Publisher(s): Library of Congress. Congressional Research Service

Series: RL32438

Topic: Human rights (Human rights promotion and violations)

Abstract:

The United Nations Convention Against Torture and Other Cruel, Inhuman, or Degrading Treatment or Punishment (CAT) requires signatory parties to take measures to end torture within their territorial jurisdiction and to criminalize all acts of torture. Unlike many other international agreements and declarations prohibiting torture, CAT provides a general definition of the term. CAT generally defines torture as the infliction of severe physical and/or mental suffering committed under the color of law. CAT allows for no circumstances or emergencies where torture could be permitted.

The United States ratified CAT, subject to certain declarations, reservations, and understandings, including that the Convention was not self-executing and therefore required domestic implementing legislation to be enforced by U.S. courts. In order to ensure U.S. compliance with CAT obligations to criminalize all acts of torture, the United States enacted sections 2340 and 2340A of the United States Criminal Code, which prohibit torture occurring outside the United States (torture occurring inside the United States was already prohibited under several federal and state statutes of general application prohibiting acts such as assault, battery, and murder). The applicability and scope of these statutes were the subject of widely-reported memorandums by the Department of Defense and Department of Justice in 2002. In late 2004, the Department of Justice released a memorandum superseding its earlier memo and modifying some of its conclusions.

Assuming for the purposes of discussion that a U.S. body had to review a harsh interrogation method to determine whether it constituted torture under either CAT or applicable U.S. law, it might examine international jurisprudence as to whether certain interrogation methods constituted torture. Although these decisions are not binding precedent for the United States, they may inform deliberations here.
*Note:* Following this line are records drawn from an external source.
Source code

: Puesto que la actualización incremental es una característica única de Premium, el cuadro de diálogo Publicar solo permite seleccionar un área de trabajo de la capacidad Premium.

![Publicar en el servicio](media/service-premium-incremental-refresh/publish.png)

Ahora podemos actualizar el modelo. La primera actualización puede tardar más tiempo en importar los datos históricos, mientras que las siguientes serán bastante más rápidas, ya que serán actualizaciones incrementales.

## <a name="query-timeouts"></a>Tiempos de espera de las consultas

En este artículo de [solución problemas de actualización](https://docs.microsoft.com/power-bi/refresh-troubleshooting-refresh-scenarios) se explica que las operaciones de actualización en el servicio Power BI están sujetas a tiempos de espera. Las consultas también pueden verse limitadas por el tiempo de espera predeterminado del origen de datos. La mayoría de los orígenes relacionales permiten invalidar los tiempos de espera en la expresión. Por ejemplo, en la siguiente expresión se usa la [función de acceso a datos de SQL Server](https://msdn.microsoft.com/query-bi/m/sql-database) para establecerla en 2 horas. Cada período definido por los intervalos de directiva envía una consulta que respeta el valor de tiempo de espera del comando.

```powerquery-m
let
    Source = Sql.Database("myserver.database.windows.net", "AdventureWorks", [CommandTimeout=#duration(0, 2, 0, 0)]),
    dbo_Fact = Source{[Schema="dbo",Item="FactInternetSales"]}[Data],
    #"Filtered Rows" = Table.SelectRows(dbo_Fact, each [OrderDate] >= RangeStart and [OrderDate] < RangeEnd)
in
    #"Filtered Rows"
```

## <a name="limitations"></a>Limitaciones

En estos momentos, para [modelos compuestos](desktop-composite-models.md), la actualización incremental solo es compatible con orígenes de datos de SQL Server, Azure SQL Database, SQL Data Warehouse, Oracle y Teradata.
Congress recently approved additional guidelines concerning the treatment of detainees. The Department of Defense, Emergency Supplemental Appropriations to Address Hurricanes in the Gulf of Mexico, and Pandemic Influenza Act, 2006 (P.L. 109-148), and the National Defense Authorization Act for FY2006 (P.L. 109-163) contain identical provisions that prohibit the "cruel, inhuman and degrading treatment or punishment of persons under the detention, custody, or control of the United States Government." These provisions, added to the defense appropriations and authorization bills via amendments introduced by Senator John McCain, are discussed briefly in this report and in greater detail in CRS Report RS22312, Interrogation of Detainees: Overview of the McCain Amendment, by Michael John Garcia.